* [TASK BRIEF]: Can you lay out every line of the records below as a numbered list, skipping blank lines and leaving the pictures out?
INFORMATION SUPPLIED Start Marker
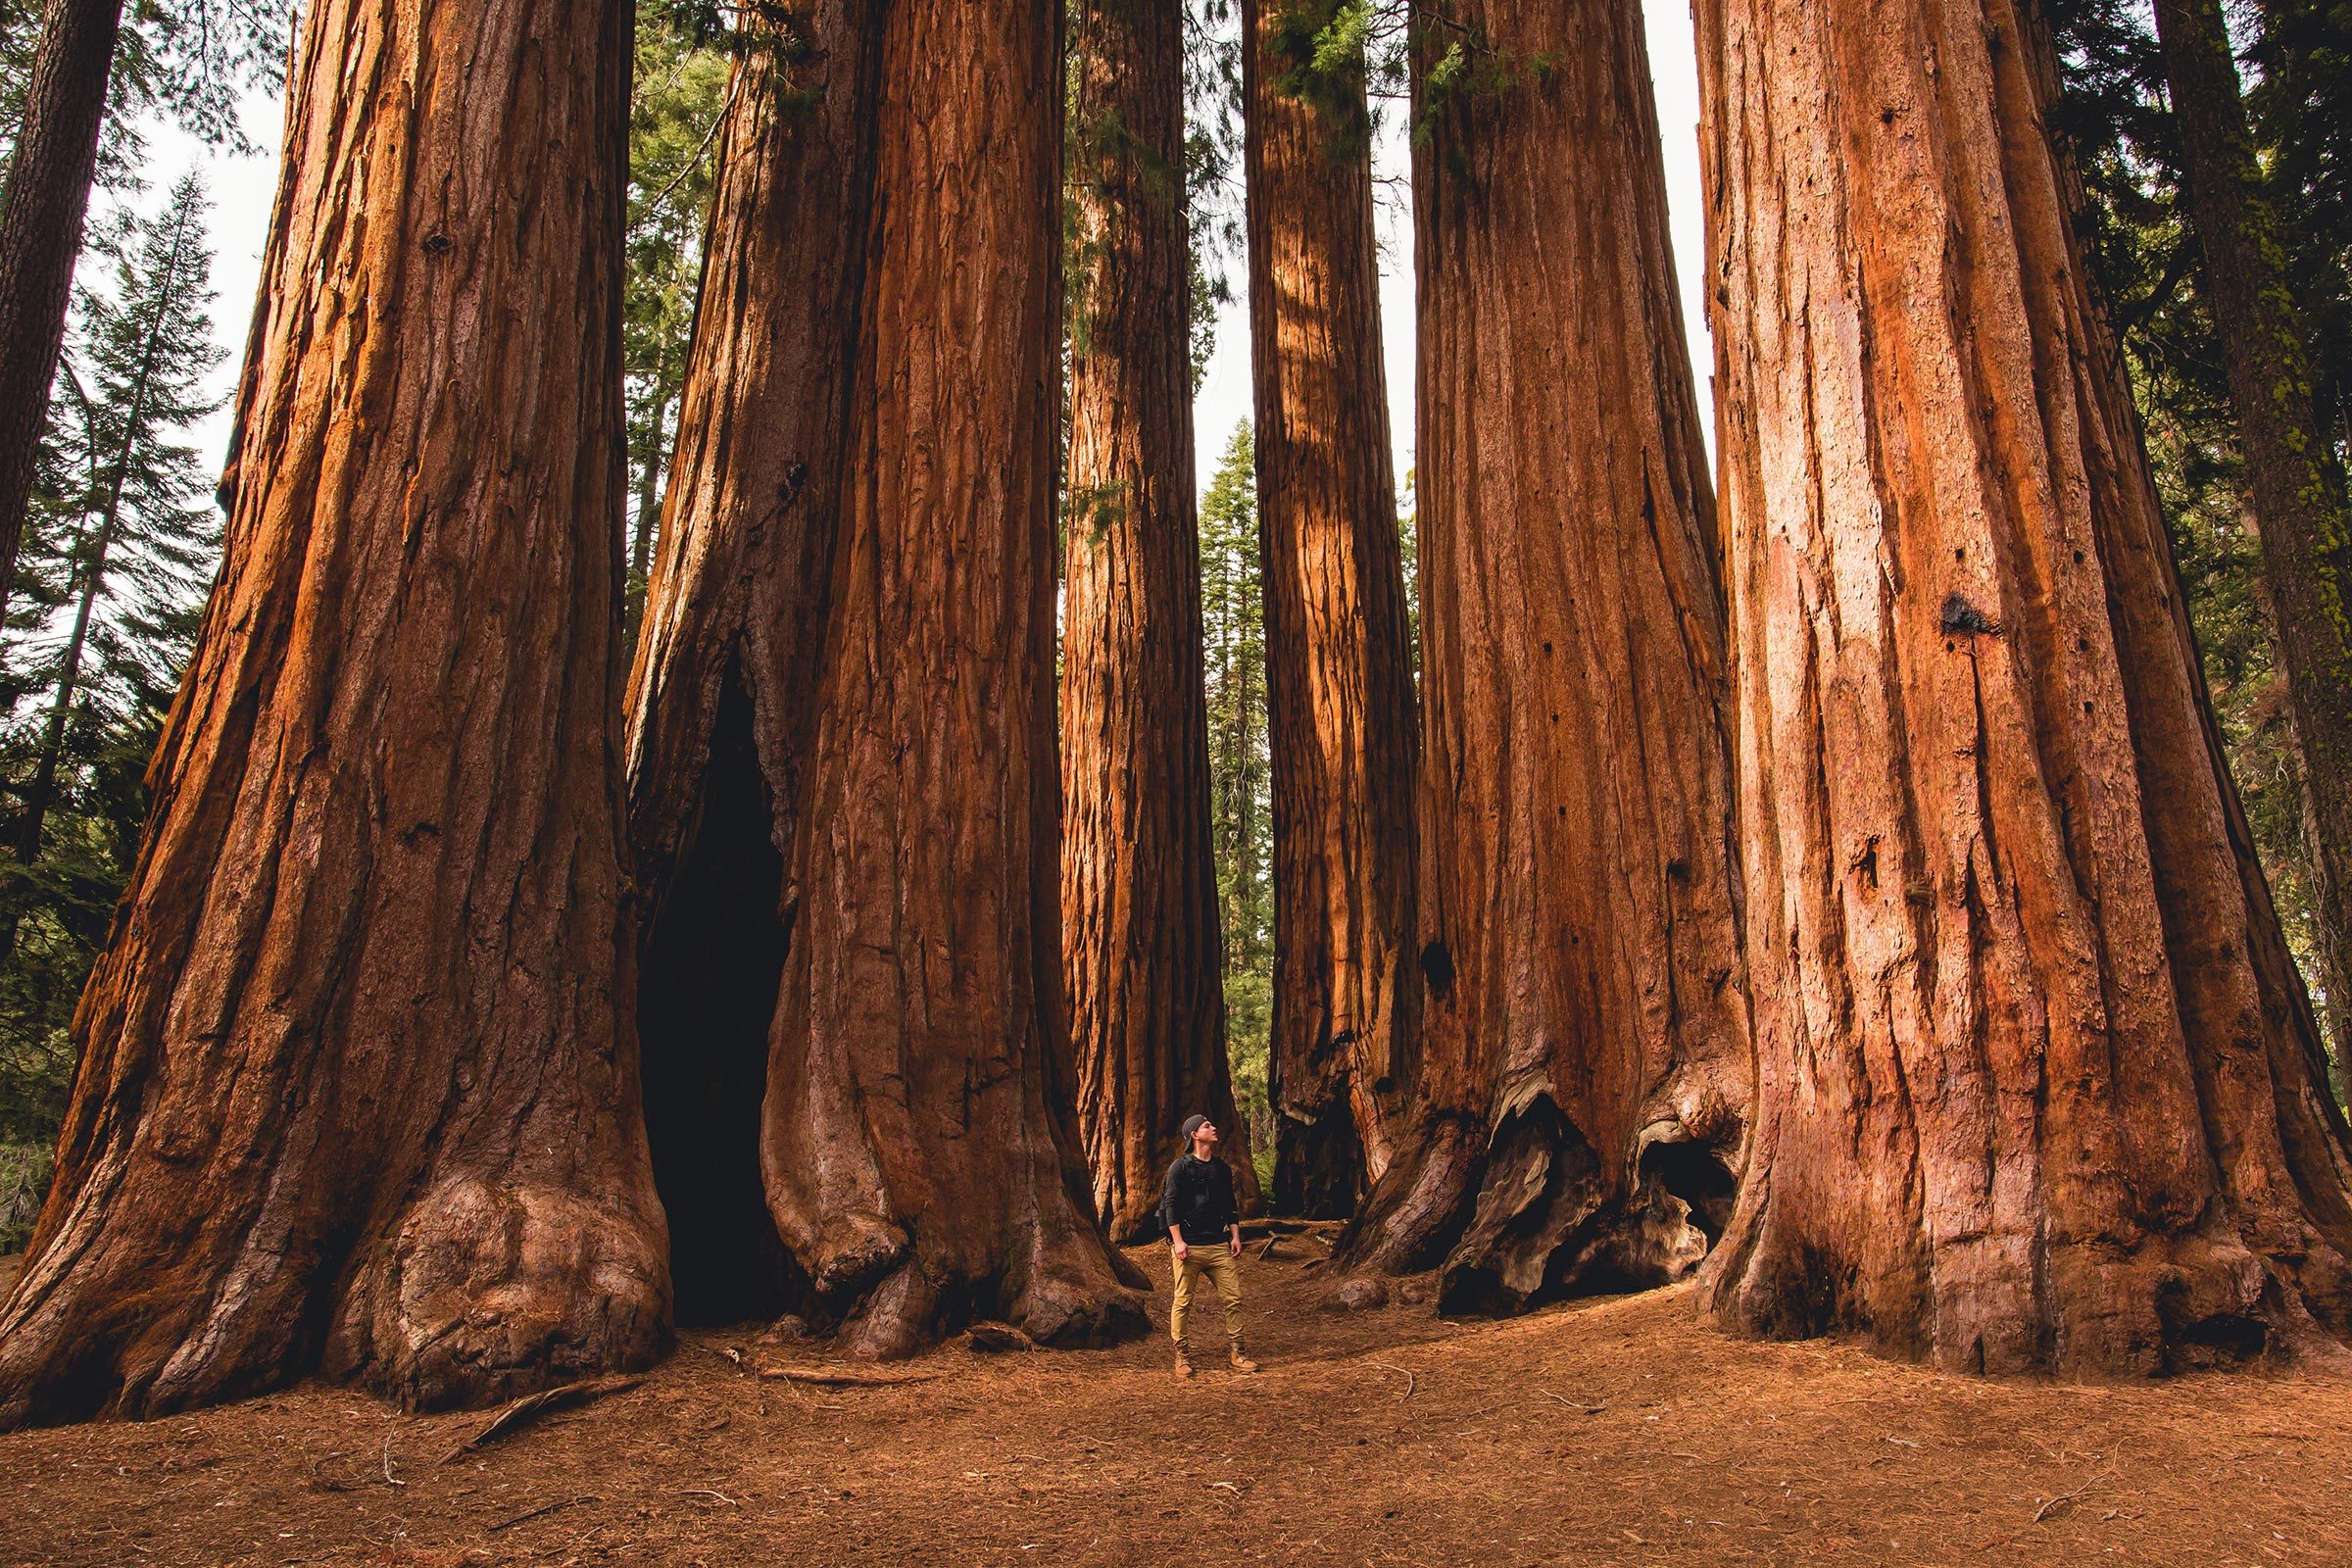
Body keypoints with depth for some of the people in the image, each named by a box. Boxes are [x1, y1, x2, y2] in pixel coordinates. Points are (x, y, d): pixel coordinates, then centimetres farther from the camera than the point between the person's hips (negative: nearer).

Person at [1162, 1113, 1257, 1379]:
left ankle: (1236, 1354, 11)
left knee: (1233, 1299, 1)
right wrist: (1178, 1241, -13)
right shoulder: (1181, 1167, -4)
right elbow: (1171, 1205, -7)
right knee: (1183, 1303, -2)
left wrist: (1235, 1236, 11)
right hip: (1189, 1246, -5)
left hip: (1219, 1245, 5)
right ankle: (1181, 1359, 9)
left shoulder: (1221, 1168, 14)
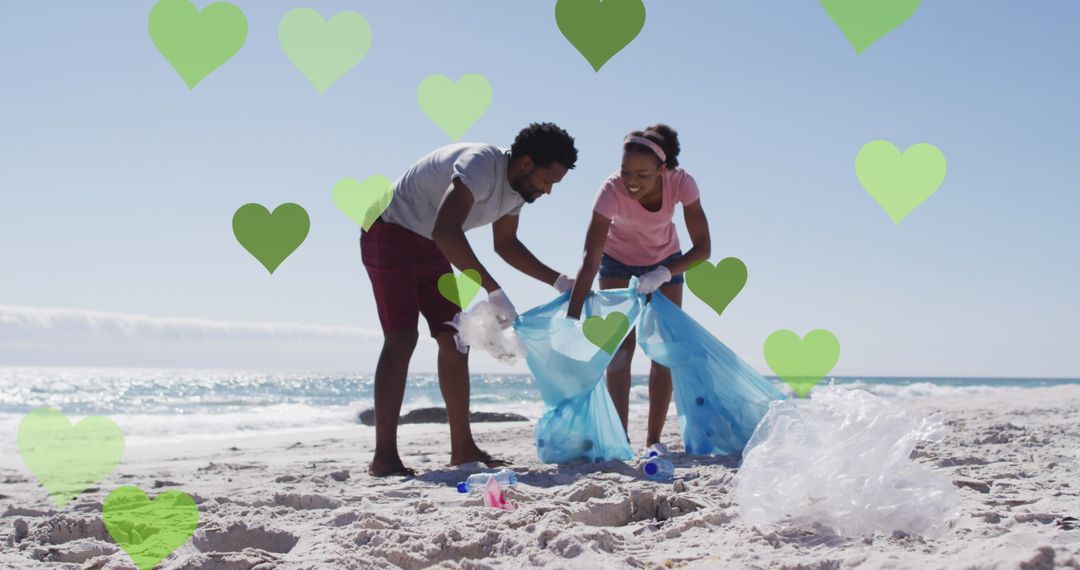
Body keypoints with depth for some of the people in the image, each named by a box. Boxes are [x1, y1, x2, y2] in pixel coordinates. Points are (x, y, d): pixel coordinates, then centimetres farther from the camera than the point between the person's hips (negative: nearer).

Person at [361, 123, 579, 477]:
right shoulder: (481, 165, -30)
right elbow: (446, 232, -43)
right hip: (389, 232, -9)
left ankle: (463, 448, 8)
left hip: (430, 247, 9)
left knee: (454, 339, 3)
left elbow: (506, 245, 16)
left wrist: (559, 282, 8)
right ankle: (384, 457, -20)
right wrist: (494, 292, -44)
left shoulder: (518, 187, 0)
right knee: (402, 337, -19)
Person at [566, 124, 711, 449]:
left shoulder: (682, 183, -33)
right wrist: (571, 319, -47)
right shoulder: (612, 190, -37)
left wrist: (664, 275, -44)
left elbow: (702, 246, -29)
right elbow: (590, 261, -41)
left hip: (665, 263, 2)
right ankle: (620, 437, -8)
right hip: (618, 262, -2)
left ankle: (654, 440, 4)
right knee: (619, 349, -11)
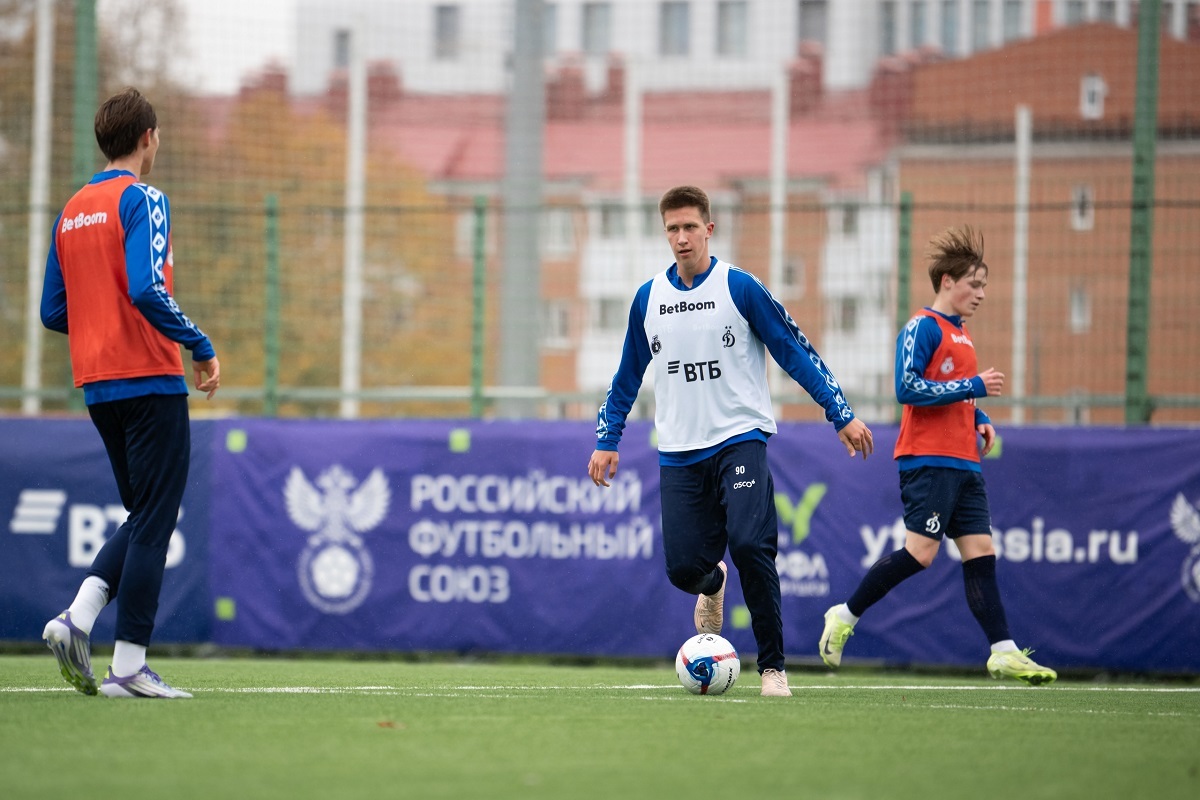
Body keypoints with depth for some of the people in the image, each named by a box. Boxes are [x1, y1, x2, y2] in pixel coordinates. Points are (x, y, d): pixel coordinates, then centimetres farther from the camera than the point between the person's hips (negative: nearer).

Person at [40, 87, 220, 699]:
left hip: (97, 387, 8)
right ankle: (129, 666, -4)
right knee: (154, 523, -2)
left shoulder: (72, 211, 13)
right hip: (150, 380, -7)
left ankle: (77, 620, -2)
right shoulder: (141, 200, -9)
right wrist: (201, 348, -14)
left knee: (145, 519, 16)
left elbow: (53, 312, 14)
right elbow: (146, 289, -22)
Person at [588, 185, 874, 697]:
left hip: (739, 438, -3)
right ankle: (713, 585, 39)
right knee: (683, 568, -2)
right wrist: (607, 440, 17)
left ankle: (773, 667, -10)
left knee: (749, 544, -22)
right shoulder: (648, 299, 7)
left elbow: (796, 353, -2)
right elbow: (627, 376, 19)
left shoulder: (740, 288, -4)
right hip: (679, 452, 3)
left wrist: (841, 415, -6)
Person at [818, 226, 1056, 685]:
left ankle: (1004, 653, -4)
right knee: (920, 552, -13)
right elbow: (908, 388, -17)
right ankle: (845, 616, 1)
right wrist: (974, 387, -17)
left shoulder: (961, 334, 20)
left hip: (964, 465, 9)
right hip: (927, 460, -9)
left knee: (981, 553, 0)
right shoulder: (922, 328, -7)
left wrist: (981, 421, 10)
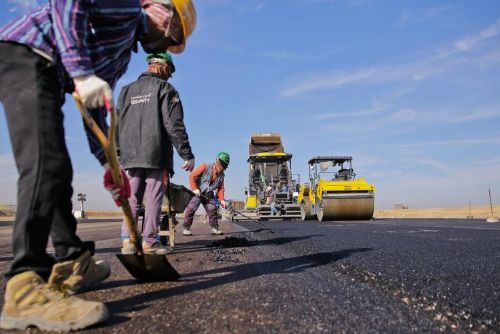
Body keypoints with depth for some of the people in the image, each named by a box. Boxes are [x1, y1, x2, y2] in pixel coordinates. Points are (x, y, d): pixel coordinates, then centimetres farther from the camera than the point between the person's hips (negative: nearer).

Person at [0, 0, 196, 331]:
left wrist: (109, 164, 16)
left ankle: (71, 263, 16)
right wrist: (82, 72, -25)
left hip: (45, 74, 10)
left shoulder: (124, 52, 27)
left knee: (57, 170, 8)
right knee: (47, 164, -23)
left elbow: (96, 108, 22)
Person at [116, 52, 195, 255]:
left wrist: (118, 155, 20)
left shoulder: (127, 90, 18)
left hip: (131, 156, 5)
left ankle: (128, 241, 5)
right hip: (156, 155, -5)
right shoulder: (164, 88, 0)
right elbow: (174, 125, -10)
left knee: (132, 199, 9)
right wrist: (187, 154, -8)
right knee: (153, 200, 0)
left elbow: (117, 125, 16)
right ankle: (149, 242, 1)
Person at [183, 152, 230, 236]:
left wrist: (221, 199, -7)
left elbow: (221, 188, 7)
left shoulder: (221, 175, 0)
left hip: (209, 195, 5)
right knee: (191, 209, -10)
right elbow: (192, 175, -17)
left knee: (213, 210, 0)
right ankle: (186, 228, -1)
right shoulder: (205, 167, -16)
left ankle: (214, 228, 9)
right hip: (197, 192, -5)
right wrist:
INFORMATION SUPPLIED End Marker
* [RESULT OF THIS TASK]:
1. Body keypoints with depth for some of the people in the image, each named by a box. Boxes are [x1, y1, x2, y2] in pixel coordinates. Points are (x, y, d): pixel coordinates, then centimetres farther from the camera than the point between the person's hips (negative: nearer).
2. Person at [1162, 1113, 1257, 1379]:
3. left ankle: (1236, 1354, 11)
4. left knee: (1233, 1299, 1)
5. right wrist: (1178, 1241, -13)
6. right shoulder: (1181, 1167, -4)
7. right elbow: (1171, 1205, -7)
8. right knee: (1183, 1303, -2)
9. left wrist: (1235, 1236, 11)
10. right hip: (1189, 1246, -5)
11. left hip: (1219, 1245, 5)
12. right ankle: (1181, 1359, 9)
13. left shoulder: (1221, 1168, 14)
14. Body keypoints with depth for some of the people in the image, each named by a box. Boxes are [x1, y1, x2, y2] in pixel coordinates. Points are (x, y, d): pixel coordinates, then centimetres farther from the camera than the point between the person's hips (negative: nearer).
15. Person at [361, 123, 579, 477]:
16. right shoulder: (481, 165, -30)
17. right elbow: (446, 232, -43)
18. right hip: (389, 232, -9)
19. left ankle: (463, 448, 8)
20. left hip: (430, 247, 9)
21. left knee: (454, 339, 3)
22. left elbow: (506, 245, 16)
23. left wrist: (559, 282, 8)
24. right ankle: (384, 457, -20)
25. right wrist: (494, 292, -44)
26. left shoulder: (518, 187, 0)
27. right knee: (402, 337, -19)
28. Person at [566, 124, 711, 449]:
29. left shoulder: (682, 183, -33)
30. right wrist: (571, 319, -47)
31. right shoulder: (612, 190, -37)
32. left wrist: (664, 275, -44)
33. left elbow: (702, 246, -29)
34. right elbow: (590, 261, -41)
35. left hip: (665, 263, 2)
36. right ankle: (620, 437, -8)
37. right hip: (618, 262, -2)
38. left ankle: (654, 440, 4)
39. right knee: (619, 349, -11)
40. Body keypoints with depth for some of the people in the image, each named by a box. Boxes are [x1, y1, x2, y2] in pixel coordinates. Points are (x, y, d): pixel coordinates, then centimetres farther from the camera than the point between the person's hips (negative: nearer).
41. Person at [40, 87, 220, 699]:
42. left hip: (97, 387, 8)
43. right ankle: (129, 666, -4)
44. right knee: (154, 523, -2)
45. left shoulder: (72, 211, 13)
46. right hip: (150, 380, -7)
47. left ankle: (77, 620, -2)
48. right shoulder: (141, 200, -9)
49. right wrist: (201, 348, -14)
50. left knee: (145, 519, 16)
51. left elbow: (53, 312, 14)
52. right elbow: (146, 289, -22)
53. Person at [588, 185, 874, 697]:
54. left hip: (739, 438, -3)
55. right ankle: (713, 585, 39)
56. right knee: (683, 568, -2)
57. right wrist: (607, 440, 17)
58. left ankle: (773, 667, -10)
59. left knee: (749, 544, -22)
60. right shoulder: (648, 299, 7)
61. left elbow: (796, 353, -2)
62. right elbow: (627, 376, 19)
63. left shoulder: (740, 288, -4)
64. right hip: (679, 452, 3)
65. left wrist: (841, 415, -6)
66. Person at [818, 226, 1056, 685]:
67. left ankle: (1004, 653, -4)
68. right knee: (920, 552, -13)
69. right elbow: (908, 388, -17)
70. right ankle: (845, 616, 1)
71. right wrist: (974, 387, -17)
72. left shoulder: (961, 334, 20)
73. left hip: (964, 465, 9)
74. right hip: (927, 460, -9)
75. left knee: (981, 553, 0)
76. right shoulder: (922, 328, -7)
77. left wrist: (981, 421, 10)
78. Body keypoints with depth for some of the people in the image, each named by a box. Boxes are [x1, y1, x2, y2] in pixel coordinates. Points are (x, y, d): pixel coordinates, then centimetres farther from the camera than the point between the person's hips (negative: nearer).
79. Person at [0, 0, 196, 331]:
80. left wrist: (109, 164, 16)
81. left ankle: (71, 263, 16)
82. right wrist: (82, 72, -25)
83. left hip: (45, 74, 10)
84. left shoulder: (124, 52, 27)
85. left knee: (57, 170, 8)
86. right knee: (47, 164, -23)
87. left elbow: (96, 108, 22)
88. Person at [116, 52, 195, 255]:
89. left wrist: (118, 155, 20)
90. left shoulder: (127, 90, 18)
91. left hip: (131, 156, 5)
92. left ankle: (128, 241, 5)
93. right hip: (156, 155, -5)
94. right shoulder: (164, 88, 0)
95. right elbow: (174, 125, -10)
96. left knee: (132, 199, 9)
97. right wrist: (187, 154, -8)
98. right knee: (153, 200, 0)
99. left elbow: (117, 125, 16)
100. right ankle: (149, 242, 1)
101. Person at [183, 152, 230, 236]:
102. left wrist: (221, 199, -7)
103. left elbow: (221, 188, 7)
104. left shoulder: (221, 175, 0)
105. left hip: (209, 195, 5)
106. right knee: (191, 209, -10)
107. right elbow: (192, 175, -17)
108. left knee: (213, 210, 0)
109. right ankle: (186, 228, -1)
110. right shoulder: (205, 167, -16)
111. left ankle: (214, 228, 9)
112. right hip: (197, 192, -5)
113. right wrist:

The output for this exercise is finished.